▶ [Given passage]
==============================
And Finally There's Zamboang
Prepared by Harold Stephens
Travel Correspondent for Thai Airways International
Last week we traveled to Sandakan in Borneo and Chittagong in Bangladesh. This week it’s Zamboanga, one of my favorite ports in Asia. I visited Zamboanga on several occasions when I was making passages be6ween Asia and the Pacific aboard my schooner Third Sea. Recently I made it by air on a Thai Airways flight to Manila and a connecting flight on Philippines Airline.
So why Zamboanga? What’s the attraction?
Situated at the southwestern tip of Mindanao, on the eastern shore of the Moro Gulf and the Celebes Sea, the port has been the scene of endless historic naval battles and skirmishes over the last four centuries. Time has not changed the waterfront. All sorts of vessels make up the waterfront: Trading vessels from the Sulu Islands, contraband vessels, rusted freighters, passenger ferries from up north, cruise ships, private yachts, government launches and patrol boats, and colourful sailing craft from as far as Borneo.
What a pleasure to sit in a street cafe, order a cold San Miguel and look out at ships at anchor, like watching an old time movie. And here on shore you witness the people of Zamboanga. Christian Filipinos who bear Chinese-Malay features but answer to Spanish names. There are the Moros, the Muslims from the Sulu Islands—a proud race who continues to resist authority from the Manila government—who live by their own code of ethics, and many still believe that by killing a Christian they win a quick transit to Paradise. They fought the Spaniards, they fought the Americans, and they continue to do battle against the Philippine Constabulary. Some of the most colourful of these tribesmen from the Sulu are the Badjaos, often called sea gypsies.
A number of things make Zamboanga exciting. At first appearance it's the old-world architecture, which is part Spanish and part American, and added to this is the Oriental touch. The parks, central plaza and the fort are direct imports from Spain, although they came 400 years ago; the government buildings are American from the days when General "Black Jack" Pershing was governor, and the oriental influence reigns from the Muslim Moros who built the mosques and sail the colourful praus through the straits.
The Badjaos were the first people to call the place Zamboanga, or land of the fragrant flowers. In 1635, the Spanish moved in, kept the name, and fortified the town against possible attack by the Portuguese, British, Dutch and the Sulu pirates. They built a fort and named it Fort Real Fuerza de Nuestra Senora del Pilar de Zaragoza, which, fortunately, was shortened to Fort Pilar. It was captured by the US cavalry in 1899 and held by the Japanese in 1942. The ruins still stand today. In some senses, Zamboanga is a division between the Orient to the west and the Occident to the east.
Getting there, actually, is not difficult or complicated as one might expect. Several international carriers make scheduled flights to Manila and, from there to Zamboanga, it can be two hours by air or 24 by coastal ferry. I was tempted to catch a ferry but in the end opted for a PAL flight.
==============================
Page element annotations
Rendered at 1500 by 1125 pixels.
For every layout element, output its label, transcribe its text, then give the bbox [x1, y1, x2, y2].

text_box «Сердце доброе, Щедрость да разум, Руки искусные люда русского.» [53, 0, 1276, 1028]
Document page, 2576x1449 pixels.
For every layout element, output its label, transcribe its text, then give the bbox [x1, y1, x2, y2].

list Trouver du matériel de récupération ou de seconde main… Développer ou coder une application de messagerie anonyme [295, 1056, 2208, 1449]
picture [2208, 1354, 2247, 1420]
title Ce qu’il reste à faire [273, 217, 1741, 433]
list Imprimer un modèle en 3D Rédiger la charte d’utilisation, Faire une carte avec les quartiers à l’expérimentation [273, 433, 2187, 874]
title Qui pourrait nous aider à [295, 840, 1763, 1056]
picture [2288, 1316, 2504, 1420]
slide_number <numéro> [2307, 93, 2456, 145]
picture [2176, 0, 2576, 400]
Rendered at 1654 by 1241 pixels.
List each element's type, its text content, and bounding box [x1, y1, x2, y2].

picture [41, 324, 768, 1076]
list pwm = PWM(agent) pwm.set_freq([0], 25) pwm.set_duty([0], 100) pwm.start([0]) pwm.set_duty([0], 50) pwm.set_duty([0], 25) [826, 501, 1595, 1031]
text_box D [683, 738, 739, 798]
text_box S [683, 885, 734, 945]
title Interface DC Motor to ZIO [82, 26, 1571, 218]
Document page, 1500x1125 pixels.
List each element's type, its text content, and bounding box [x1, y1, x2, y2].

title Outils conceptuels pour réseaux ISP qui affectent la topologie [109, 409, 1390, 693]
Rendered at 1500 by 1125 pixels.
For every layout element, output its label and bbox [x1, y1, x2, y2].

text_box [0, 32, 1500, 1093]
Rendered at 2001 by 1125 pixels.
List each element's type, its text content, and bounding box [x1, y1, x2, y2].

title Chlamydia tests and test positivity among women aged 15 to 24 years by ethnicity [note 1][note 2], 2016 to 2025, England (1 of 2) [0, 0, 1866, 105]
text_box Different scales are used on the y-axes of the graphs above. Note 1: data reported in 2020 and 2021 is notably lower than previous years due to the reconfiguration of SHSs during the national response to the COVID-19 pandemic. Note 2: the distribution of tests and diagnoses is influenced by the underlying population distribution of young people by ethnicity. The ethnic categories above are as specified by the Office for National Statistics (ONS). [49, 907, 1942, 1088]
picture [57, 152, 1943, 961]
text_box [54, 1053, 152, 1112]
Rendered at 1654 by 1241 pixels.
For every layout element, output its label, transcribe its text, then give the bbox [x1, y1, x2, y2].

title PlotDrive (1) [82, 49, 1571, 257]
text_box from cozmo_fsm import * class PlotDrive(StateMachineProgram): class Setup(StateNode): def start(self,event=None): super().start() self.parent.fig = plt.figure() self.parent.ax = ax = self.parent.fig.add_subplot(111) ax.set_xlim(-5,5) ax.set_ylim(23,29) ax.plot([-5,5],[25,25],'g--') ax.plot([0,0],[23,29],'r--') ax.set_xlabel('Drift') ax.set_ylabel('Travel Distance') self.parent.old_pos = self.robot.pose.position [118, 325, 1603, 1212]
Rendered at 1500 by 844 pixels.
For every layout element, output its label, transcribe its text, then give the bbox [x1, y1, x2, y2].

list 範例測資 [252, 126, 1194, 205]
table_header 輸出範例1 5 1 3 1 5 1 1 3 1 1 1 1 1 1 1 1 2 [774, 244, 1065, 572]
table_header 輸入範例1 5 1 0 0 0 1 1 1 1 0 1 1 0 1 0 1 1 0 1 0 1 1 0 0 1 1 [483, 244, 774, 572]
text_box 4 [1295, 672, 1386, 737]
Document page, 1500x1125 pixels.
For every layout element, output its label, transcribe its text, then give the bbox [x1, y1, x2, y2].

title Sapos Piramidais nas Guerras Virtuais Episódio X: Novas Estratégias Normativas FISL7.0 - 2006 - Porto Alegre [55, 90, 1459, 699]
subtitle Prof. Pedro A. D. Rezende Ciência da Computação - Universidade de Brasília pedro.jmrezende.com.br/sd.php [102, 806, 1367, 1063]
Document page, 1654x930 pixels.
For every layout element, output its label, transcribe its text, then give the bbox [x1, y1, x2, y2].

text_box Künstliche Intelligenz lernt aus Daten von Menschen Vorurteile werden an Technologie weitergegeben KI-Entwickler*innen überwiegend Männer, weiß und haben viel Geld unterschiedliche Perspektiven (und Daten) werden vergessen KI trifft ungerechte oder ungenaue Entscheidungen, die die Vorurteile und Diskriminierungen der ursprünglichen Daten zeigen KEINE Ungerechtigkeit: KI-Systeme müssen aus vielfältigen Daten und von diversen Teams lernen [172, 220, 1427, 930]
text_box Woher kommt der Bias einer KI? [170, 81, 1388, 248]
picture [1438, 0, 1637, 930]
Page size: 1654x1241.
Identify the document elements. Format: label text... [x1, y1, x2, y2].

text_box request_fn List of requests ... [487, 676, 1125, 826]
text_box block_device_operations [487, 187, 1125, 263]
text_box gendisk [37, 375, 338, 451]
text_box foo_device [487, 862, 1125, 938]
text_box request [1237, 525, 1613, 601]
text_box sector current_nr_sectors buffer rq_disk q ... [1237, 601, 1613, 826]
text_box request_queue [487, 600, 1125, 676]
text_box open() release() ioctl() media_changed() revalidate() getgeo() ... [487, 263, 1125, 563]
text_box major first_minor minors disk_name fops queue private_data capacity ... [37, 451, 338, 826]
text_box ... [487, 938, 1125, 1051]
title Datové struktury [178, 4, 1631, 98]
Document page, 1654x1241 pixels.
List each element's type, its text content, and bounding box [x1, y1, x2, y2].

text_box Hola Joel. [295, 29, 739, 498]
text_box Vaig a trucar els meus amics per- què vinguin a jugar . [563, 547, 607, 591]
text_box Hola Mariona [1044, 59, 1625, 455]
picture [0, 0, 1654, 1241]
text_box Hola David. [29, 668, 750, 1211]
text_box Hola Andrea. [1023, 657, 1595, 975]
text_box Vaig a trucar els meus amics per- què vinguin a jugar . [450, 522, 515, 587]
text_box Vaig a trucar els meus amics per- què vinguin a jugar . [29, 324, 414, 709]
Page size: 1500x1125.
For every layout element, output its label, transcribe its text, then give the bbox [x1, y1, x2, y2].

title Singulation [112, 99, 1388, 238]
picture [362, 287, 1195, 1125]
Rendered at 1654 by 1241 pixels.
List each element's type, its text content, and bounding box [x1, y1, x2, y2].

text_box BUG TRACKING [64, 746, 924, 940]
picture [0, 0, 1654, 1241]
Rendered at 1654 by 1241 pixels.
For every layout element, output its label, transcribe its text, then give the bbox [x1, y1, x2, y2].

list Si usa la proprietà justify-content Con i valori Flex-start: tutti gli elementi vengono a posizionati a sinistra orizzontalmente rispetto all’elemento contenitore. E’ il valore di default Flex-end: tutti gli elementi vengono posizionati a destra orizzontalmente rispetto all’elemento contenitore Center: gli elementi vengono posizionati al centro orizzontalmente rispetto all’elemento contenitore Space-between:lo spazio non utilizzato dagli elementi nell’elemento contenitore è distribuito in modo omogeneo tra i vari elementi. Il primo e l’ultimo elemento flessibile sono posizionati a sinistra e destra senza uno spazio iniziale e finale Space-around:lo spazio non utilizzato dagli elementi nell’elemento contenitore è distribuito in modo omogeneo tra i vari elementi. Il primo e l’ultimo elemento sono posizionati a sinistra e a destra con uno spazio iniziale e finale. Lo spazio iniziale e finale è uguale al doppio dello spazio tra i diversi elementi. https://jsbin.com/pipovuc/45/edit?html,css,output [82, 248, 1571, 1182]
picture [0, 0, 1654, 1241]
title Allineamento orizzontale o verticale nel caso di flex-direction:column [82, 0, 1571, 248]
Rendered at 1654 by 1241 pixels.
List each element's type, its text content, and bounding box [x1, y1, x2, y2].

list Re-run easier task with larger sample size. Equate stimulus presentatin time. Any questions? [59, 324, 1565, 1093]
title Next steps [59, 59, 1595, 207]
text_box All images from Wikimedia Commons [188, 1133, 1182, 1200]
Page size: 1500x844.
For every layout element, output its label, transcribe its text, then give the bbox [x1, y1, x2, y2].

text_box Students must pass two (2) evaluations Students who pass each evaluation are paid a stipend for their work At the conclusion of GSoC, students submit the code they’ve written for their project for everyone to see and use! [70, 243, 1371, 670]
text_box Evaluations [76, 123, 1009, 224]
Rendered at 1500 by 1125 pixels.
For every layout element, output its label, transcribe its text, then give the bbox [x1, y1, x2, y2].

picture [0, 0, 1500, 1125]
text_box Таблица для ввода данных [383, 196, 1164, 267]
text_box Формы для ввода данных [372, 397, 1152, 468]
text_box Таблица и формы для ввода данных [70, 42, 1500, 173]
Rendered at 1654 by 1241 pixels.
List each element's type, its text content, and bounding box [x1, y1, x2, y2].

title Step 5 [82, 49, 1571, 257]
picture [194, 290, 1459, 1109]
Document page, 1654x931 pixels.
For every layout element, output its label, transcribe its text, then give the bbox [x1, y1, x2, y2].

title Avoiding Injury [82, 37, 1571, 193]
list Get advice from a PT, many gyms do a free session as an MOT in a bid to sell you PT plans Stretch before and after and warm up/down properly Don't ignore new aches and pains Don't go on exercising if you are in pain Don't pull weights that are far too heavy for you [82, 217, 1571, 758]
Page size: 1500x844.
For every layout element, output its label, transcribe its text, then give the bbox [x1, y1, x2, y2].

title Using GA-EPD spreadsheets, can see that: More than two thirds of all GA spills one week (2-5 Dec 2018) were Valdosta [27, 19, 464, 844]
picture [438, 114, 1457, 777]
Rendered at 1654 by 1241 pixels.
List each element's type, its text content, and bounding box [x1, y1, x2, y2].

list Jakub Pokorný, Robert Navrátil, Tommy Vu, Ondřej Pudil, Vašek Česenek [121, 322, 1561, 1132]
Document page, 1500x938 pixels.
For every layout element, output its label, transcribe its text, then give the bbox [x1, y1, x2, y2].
==============================
▶ [Task instructions]
1. Sum up the Zamboanga travel article in two sentences.
2. Carry on the travel article about Zamboanga, picking up right after its last sentence.

▶ [Responses to the tasks]
1. Zamboanga, a port at the southwestern tip of Mindanao, has a waterfront made up of all sorts of vessels and is home to a mix of peoples, including Christian Filipinos, Muslim Moros from the Sulu Islands and the Badjao sea gypsies. Its architecture blends Spanish, American and Oriental influences, the ruins of the Spanish-built Fort Pilar still stand, and from Manila the town can be reached in two hours by air or 24 by coastal ferry.

2.
It can be a beautiful flight above the clouds with some of the finest islands in the Pacific below. You want to explore them all, but you know you can't because there are some 7,000 islands in the Philippines. After flying over mountainous Mindanao, Zamboanga suddenly appears spread out along the southern coast.
From the modern airport it's only a twenty minute drive into town where I checked into the Lantaka on the water front, a modern hotel but with old style charm. Even before having a drink at the bar, I headed out into the streets.
The fort was pretty much destroyed during the war and stands only as a ruin today. Nonetheless, it's an impressive sight and makes a pleasant walk along the crumbled ramparts.
The strongest American influence is seen in the massive, gray-stone City Hall located in city center. Its enormous gates were designed so that a company of mounted cavalry could ride through six abreast.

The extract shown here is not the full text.